WORK TASK: In the copy, include no images, and repeat each entry precisely as written.

──────────────────────────────

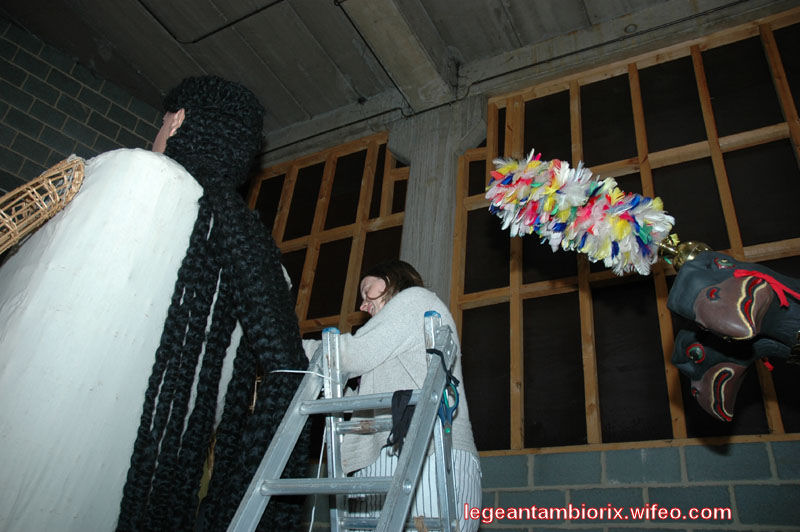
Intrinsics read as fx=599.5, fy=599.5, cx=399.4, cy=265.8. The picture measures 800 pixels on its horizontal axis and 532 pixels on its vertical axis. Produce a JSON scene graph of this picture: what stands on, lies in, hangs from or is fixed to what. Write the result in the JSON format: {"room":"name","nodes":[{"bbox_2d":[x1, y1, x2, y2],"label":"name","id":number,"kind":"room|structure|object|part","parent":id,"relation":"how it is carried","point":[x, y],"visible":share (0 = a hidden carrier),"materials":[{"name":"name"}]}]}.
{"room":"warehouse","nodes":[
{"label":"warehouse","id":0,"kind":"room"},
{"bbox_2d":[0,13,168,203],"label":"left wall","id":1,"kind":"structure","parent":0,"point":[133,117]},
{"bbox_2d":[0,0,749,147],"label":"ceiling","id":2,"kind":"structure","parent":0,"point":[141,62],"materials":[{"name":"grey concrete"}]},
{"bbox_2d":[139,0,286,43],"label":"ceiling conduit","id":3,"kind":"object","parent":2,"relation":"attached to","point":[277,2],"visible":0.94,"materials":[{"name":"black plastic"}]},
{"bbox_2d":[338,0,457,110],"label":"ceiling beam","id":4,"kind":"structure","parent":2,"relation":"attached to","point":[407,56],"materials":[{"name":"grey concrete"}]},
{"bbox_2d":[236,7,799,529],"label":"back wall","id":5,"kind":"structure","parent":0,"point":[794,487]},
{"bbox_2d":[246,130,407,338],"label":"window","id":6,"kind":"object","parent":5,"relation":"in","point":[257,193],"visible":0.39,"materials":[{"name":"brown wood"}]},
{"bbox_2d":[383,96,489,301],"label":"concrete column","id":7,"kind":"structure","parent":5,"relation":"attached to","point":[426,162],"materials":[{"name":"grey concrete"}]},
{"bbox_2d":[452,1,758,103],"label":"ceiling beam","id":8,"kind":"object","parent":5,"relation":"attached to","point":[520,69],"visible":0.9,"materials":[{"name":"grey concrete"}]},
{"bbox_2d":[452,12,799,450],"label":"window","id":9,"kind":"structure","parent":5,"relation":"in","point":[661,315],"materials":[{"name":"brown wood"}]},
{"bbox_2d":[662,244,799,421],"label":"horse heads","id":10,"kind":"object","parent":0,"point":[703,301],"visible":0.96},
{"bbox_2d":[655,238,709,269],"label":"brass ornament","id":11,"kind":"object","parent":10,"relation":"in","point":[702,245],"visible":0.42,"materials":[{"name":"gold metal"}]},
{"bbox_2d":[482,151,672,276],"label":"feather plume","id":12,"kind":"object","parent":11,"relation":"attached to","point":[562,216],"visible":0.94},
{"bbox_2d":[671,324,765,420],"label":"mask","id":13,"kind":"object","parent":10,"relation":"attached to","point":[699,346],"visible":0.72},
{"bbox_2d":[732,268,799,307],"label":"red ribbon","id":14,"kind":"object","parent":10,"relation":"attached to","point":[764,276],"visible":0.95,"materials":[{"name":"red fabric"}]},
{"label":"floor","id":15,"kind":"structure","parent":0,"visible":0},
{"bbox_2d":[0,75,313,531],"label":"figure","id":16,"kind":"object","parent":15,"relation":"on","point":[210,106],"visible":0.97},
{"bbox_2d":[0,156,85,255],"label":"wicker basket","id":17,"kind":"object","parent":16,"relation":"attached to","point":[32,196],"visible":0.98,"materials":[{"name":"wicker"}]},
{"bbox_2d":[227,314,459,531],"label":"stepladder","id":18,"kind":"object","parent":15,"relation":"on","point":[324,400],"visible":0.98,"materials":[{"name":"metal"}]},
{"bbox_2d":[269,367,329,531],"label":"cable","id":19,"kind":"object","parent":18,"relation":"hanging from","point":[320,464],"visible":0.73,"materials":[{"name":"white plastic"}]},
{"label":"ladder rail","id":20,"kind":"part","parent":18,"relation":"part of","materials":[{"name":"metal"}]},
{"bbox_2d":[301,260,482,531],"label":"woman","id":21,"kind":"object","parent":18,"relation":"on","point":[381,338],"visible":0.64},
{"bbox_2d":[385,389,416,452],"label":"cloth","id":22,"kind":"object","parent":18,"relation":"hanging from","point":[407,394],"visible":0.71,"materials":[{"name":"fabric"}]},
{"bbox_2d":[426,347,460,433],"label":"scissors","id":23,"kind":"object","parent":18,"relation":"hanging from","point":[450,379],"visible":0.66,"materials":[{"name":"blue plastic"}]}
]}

──────────────────────────────

EXERCISE OUTPUT:
Intrinsics read as fx=599.5, fy=599.5, cx=399.4, cy=265.8. The picture measures 800 pixels on its horizontal axis and 532 pixels on its vertical axis. Produce a JSON scene graph of this picture: what stands on, lies in, hangs from or is fixed to what. Write the result in the JSON format: {"room":"name","nodes":[{"bbox_2d":[x1, y1, x2, y2],"label":"name","id":number,"kind":"room|structure|object|part","parent":id,"relation":"how it is carried","point":[x, y],"visible":share (0 = a hidden carrier),"materials":[{"name":"name"}]}]}.
{"room":"warehouse","nodes":[
{"label":"warehouse","id":0,"kind":"room"},
{"bbox_2d":[0,13,168,203],"label":"left wall","id":1,"kind":"structure","parent":0,"point":[133,117]},
{"bbox_2d":[0,0,749,147],"label":"ceiling","id":2,"kind":"structure","parent":0,"point":[141,62],"materials":[{"name":"grey concrete"}]},
{"bbox_2d":[139,0,286,43],"label":"ceiling conduit","id":3,"kind":"object","parent":2,"relation":"attached to","point":[277,2],"visible":0.94,"materials":[{"name":"black plastic"}]},
{"bbox_2d":[338,0,457,110],"label":"ceiling beam","id":4,"kind":"structure","parent":2,"relation":"attached to","point":[407,56],"materials":[{"name":"grey concrete"}]},
{"bbox_2d":[236,7,799,529],"label":"back wall","id":5,"kind":"structure","parent":0,"point":[794,487]},
{"bbox_2d":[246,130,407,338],"label":"window","id":6,"kind":"object","parent":5,"relation":"in","point":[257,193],"visible":0.39,"materials":[{"name":"brown wood"}]},
{"bbox_2d":[383,96,489,301],"label":"concrete column","id":7,"kind":"structure","parent":5,"relation":"attached to","point":[426,162],"materials":[{"name":"grey concrete"}]},
{"bbox_2d":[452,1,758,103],"label":"ceiling beam","id":8,"kind":"object","parent":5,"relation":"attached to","point":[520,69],"visible":0.9,"materials":[{"name":"grey concrete"}]},
{"bbox_2d":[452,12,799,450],"label":"window","id":9,"kind":"structure","parent":5,"relation":"in","point":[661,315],"materials":[{"name":"brown wood"}]},
{"bbox_2d":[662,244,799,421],"label":"horse heads","id":10,"kind":"object","parent":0,"point":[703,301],"visible":0.96},
{"bbox_2d":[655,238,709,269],"label":"brass ornament","id":11,"kind":"object","parent":10,"relation":"in","point":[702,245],"visible":0.42,"materials":[{"name":"gold metal"}]},
{"bbox_2d":[482,151,672,276],"label":"feather plume","id":12,"kind":"object","parent":11,"relation":"attached to","point":[562,216],"visible":0.94},
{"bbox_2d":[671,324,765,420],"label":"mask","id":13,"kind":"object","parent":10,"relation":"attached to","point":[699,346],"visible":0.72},
{"bbox_2d":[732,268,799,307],"label":"red ribbon","id":14,"kind":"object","parent":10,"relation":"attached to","point":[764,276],"visible":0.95,"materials":[{"name":"red fabric"}]},
{"label":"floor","id":15,"kind":"structure","parent":0,"visible":0},
{"bbox_2d":[0,75,313,531],"label":"figure","id":16,"kind":"object","parent":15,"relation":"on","point":[210,106],"visible":0.97},
{"bbox_2d":[0,156,85,255],"label":"wicker basket","id":17,"kind":"object","parent":16,"relation":"attached to","point":[32,196],"visible":0.98,"materials":[{"name":"wicker"}]},
{"bbox_2d":[227,314,459,531],"label":"stepladder","id":18,"kind":"object","parent":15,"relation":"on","point":[324,400],"visible":0.98,"materials":[{"name":"metal"}]},
{"bbox_2d":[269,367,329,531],"label":"cable","id":19,"kind":"object","parent":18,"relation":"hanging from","point":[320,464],"visible":0.73,"materials":[{"name":"white plastic"}]},
{"label":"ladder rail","id":20,"kind":"part","parent":18,"relation":"part of","materials":[{"name":"metal"}]},
{"bbox_2d":[301,260,482,531],"label":"woman","id":21,"kind":"object","parent":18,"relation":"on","point":[381,338],"visible":0.64},
{"bbox_2d":[385,389,416,452],"label":"cloth","id":22,"kind":"object","parent":18,"relation":"hanging from","point":[407,394],"visible":0.71,"materials":[{"name":"fabric"}]},
{"bbox_2d":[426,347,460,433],"label":"scissors","id":23,"kind":"object","parent":18,"relation":"hanging from","point":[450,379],"visible":0.66,"materials":[{"name":"blue plastic"}]}
]}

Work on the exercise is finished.